» **What the task asks**: Some lines below may hold the string "optical". Count them and give only the total.

» **Extracted material**:
○ ○ ○ ○ ○ ○ ○

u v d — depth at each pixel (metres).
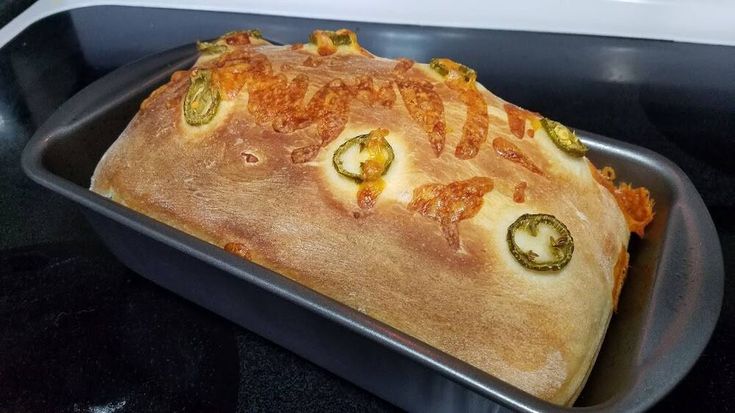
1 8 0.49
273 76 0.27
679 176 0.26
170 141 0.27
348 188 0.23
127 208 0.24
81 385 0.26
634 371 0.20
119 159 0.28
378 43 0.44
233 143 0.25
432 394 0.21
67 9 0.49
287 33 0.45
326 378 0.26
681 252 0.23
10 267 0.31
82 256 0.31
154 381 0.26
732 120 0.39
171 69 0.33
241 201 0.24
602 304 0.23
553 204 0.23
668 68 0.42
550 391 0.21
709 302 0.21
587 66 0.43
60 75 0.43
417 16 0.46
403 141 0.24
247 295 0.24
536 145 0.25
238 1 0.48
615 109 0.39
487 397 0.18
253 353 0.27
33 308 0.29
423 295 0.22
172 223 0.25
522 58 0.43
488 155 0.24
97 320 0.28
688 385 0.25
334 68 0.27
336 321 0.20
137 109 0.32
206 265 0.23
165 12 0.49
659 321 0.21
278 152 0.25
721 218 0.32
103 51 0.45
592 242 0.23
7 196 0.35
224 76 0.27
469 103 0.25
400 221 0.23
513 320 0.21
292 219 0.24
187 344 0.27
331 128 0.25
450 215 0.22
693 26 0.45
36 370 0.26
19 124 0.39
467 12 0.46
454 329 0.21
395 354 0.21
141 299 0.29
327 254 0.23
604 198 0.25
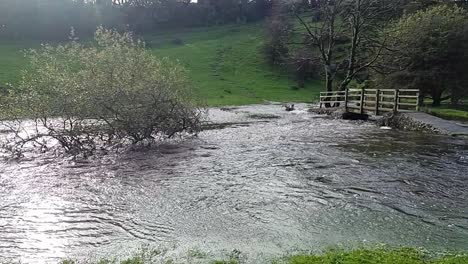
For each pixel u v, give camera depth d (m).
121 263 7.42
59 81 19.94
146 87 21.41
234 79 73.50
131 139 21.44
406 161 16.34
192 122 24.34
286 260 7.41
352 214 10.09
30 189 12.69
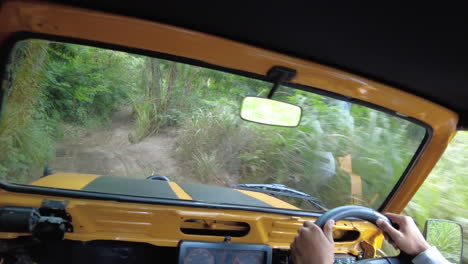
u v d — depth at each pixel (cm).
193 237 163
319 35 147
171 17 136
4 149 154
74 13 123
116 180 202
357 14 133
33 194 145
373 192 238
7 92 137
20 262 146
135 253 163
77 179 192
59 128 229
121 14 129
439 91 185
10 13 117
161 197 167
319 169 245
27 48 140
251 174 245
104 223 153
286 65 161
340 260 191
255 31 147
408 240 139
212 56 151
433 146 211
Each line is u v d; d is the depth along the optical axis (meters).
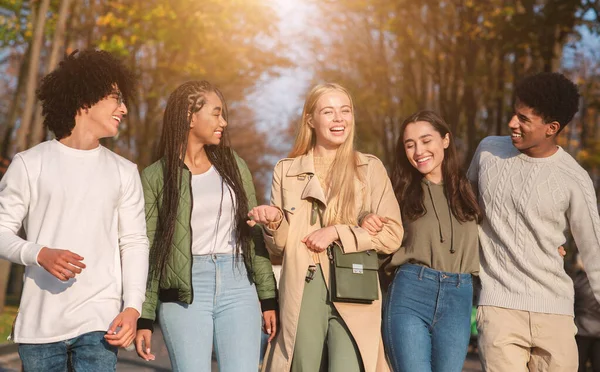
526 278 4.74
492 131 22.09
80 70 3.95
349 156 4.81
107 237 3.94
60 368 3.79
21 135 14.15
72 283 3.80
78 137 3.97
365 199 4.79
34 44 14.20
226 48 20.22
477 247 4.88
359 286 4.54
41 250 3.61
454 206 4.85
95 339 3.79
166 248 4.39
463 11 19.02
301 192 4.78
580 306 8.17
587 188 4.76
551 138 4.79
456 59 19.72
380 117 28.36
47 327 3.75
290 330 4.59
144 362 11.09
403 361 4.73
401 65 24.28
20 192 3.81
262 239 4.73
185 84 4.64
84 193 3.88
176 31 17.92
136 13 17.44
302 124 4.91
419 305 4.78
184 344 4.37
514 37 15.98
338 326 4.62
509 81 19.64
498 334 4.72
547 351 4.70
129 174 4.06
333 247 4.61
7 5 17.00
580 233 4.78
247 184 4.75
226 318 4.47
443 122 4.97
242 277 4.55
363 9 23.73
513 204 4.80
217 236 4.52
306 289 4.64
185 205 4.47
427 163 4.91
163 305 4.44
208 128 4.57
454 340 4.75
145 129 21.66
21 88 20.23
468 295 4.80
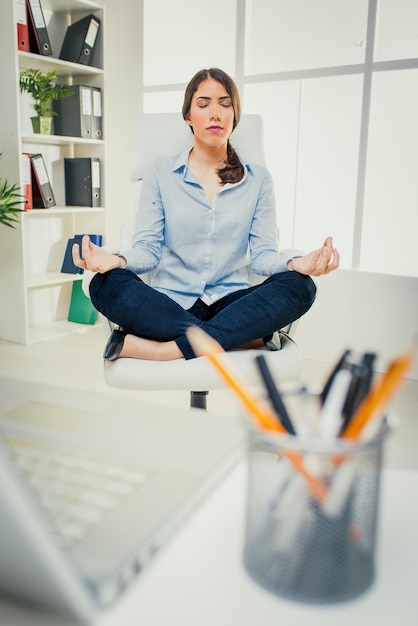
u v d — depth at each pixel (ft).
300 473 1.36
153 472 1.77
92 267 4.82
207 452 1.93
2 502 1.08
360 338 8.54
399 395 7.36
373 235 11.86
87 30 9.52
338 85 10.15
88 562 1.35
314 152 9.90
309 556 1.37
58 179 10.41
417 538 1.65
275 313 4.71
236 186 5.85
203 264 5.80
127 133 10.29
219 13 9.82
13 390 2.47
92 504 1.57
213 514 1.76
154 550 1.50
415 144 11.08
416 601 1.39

○ ○ ○ ○ ○ ○ ○

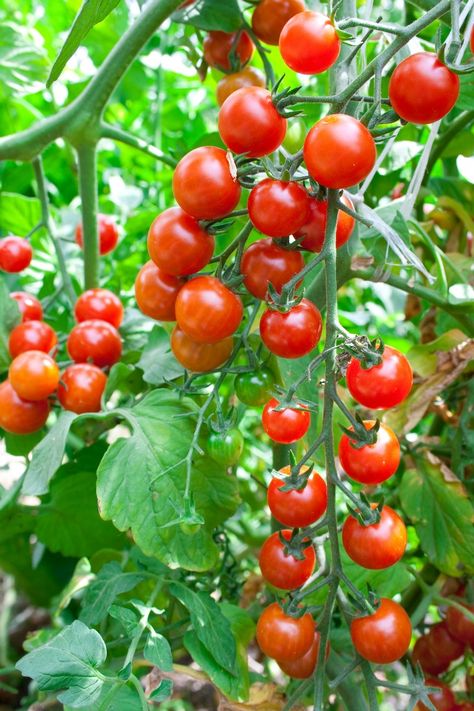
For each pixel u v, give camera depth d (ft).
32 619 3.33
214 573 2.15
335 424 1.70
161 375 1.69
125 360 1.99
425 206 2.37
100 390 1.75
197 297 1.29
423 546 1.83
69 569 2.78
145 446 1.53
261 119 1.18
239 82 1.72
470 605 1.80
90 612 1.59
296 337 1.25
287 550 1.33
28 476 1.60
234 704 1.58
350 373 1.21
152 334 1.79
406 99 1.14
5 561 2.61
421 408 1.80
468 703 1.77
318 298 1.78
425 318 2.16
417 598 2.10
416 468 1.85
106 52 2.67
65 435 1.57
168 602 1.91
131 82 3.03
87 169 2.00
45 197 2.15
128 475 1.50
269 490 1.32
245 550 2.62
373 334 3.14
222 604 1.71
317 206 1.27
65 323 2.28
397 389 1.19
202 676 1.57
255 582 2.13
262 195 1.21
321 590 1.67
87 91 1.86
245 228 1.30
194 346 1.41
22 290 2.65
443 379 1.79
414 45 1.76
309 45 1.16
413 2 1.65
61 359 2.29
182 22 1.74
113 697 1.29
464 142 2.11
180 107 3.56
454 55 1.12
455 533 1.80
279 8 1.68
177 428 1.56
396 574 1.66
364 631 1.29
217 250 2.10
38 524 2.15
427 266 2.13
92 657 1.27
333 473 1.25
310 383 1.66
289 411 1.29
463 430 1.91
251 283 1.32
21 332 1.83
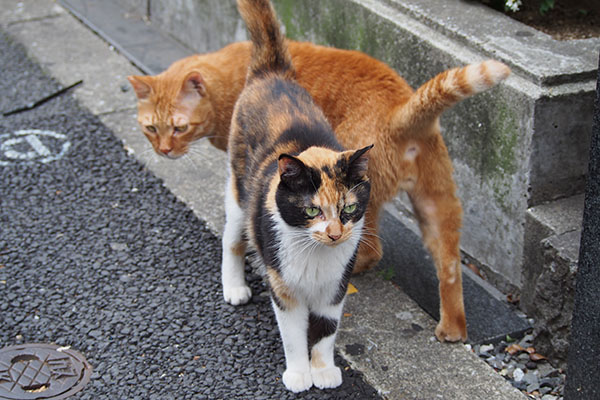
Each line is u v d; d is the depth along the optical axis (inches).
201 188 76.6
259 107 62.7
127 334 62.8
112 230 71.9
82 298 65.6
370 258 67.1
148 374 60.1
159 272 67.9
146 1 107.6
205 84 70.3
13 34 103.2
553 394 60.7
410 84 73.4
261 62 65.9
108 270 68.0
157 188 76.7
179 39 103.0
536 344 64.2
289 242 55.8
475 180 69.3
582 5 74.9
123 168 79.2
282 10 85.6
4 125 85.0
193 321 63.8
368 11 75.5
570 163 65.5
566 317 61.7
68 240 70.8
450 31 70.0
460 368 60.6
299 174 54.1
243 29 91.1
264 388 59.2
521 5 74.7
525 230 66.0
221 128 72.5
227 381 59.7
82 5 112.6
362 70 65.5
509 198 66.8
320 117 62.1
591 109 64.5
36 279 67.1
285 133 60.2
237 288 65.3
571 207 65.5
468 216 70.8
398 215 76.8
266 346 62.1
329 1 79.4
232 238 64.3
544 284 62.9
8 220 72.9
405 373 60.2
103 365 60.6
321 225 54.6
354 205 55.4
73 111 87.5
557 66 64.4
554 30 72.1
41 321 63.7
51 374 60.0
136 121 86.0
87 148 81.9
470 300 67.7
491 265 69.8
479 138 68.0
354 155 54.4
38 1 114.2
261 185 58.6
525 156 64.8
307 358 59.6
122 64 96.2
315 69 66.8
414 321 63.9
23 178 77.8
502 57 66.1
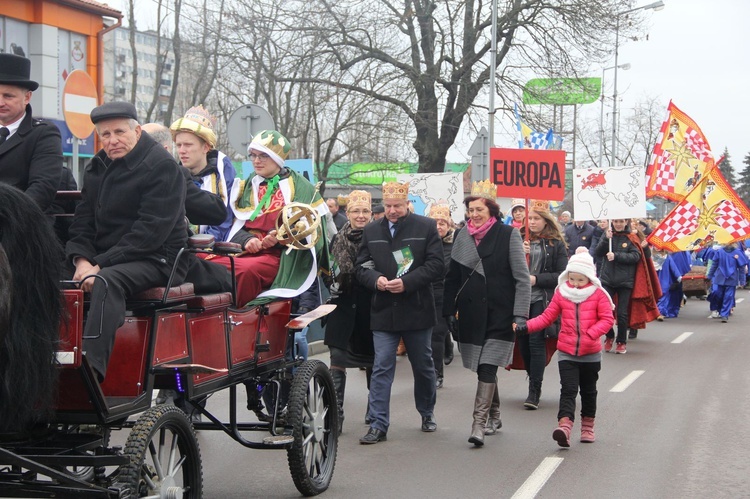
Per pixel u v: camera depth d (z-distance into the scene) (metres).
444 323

○ ○ ○ ○ ○ ○ ○

» **Solution below**: 2